One thing I have found is that I want to make our setting more like a school environment to help the girls to concentrate. We have been using the girls table that we have in the living room, it is where they usually have breakfast and do their craft activities. I don’t really like trying to do learning with them at this table though. It doesn’t make them think serious learning, it is usually used for fun or for eating. I want to develop a space that makes them think about learning but also one that grows with them as they get older and that can be used for homework when they go back to school, I was read a great GLTC article showing kids desks as well as other learning aids and it really resonated with me. I find it harder to concentrate on my work when I am sat on the sofa with my feet up than I do when in a more office like environment. In fact when I travel to London and go first class I usually make sure I head to the first class lounge at least an hour before my train as I manage to do so much more work in that environment than I do at home. Having a learning space will in my opinion give them focus and hopefully make them concentrate more.

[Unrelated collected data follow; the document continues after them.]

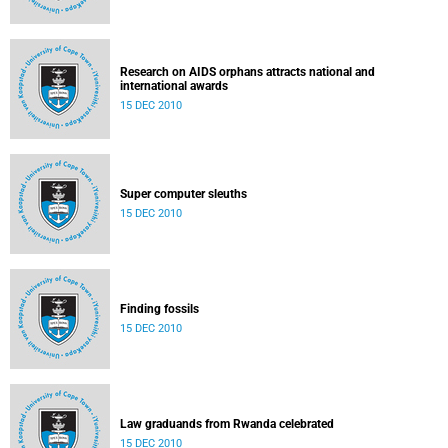
Research on AIDS orphans attracts national and
international awards
15 DEC 2010
Super computer sleuths
15 DEC 2010
Finding fossils
15 DEC 2010
Law graduands from Rwanda celebrated
15 DEC 2010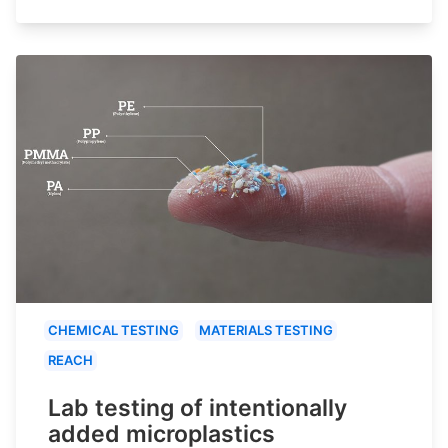
CHEMICAL TESTING
MATERIALS TESTING
REACH
Lab testing of intentionally
added microplastics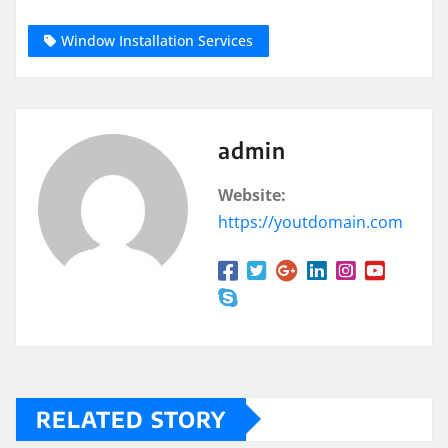
Window Installation Services
admin
Website:
https://youtdomain.com
RELATED STORY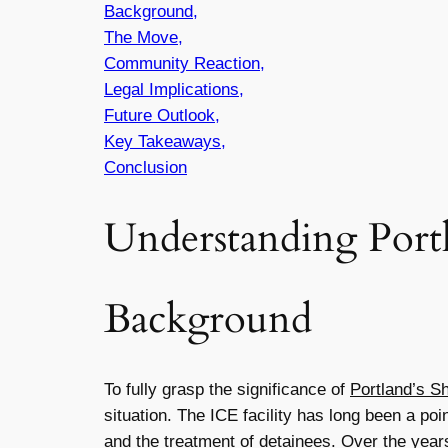
Background,
The Move,
Community Reaction,
Legal Implications,
Future Outlook,
Key Takeaways,
Conclusion
Understanding Port
Background
To fully grasp the significance of
Portland’s S
situation. The ICE facility has long been a p
and the treatment of detainees. Over the years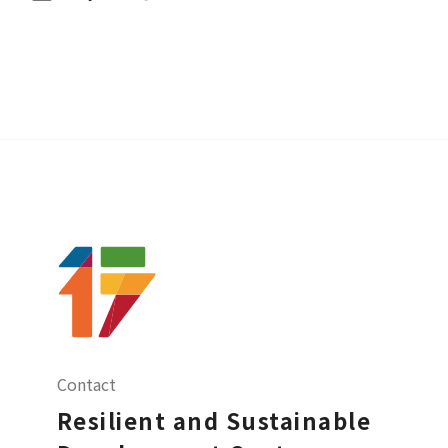
Contact
Resilient and Sustainable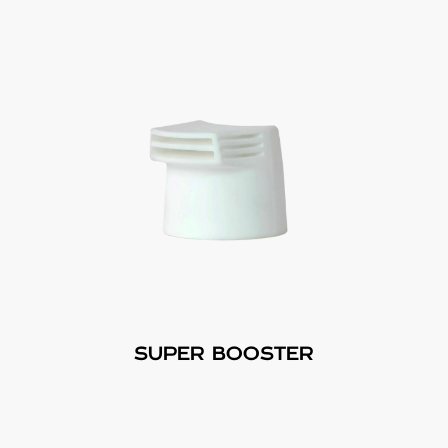
SUPER BOOSTER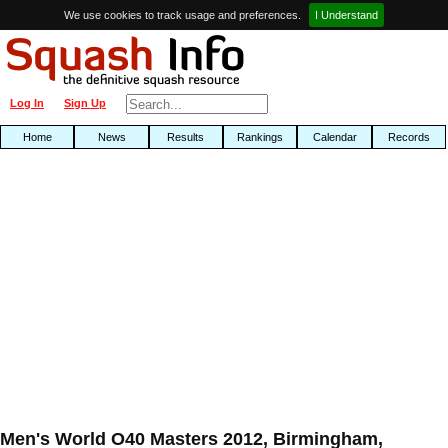
We use cookies to track usage and preferences.
I Understand
Log In
Sign Up
Home
News
Results
Rankings
Calendar
Records
Men's World O40 Masters 2012, Birmingham,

That is not all I found on the GLTC website though, the national curriculum magnet sets are fantastic as is the magnetic money chart and I absolutely love the sentence building dominoes. I am always on the hunt for great learning materials and we have a whole host of books and learning apps to help us but I know that Elizabeth in particular would learn better with a more tactile approach so these might be just what she needs.

I am also going to hunt out some Lego after being show how to teach the girls fractions using Lego and as learning simple fractions are in the Key stage 1 curriculum I know this is something that I can put into practice. In fact it is pretty amazing the everyday items or toys that we already have that we can use for learning and it is not just the normal ones like our Bananagram tiles for letters and spellings but even the joy of sharing a cake can be a great lesson in fractions, after all half the cake goes to Mummy, a quarter of the cake to Daddy and the girls can each have one eighth.  Now that is a fraction even I can enjoy!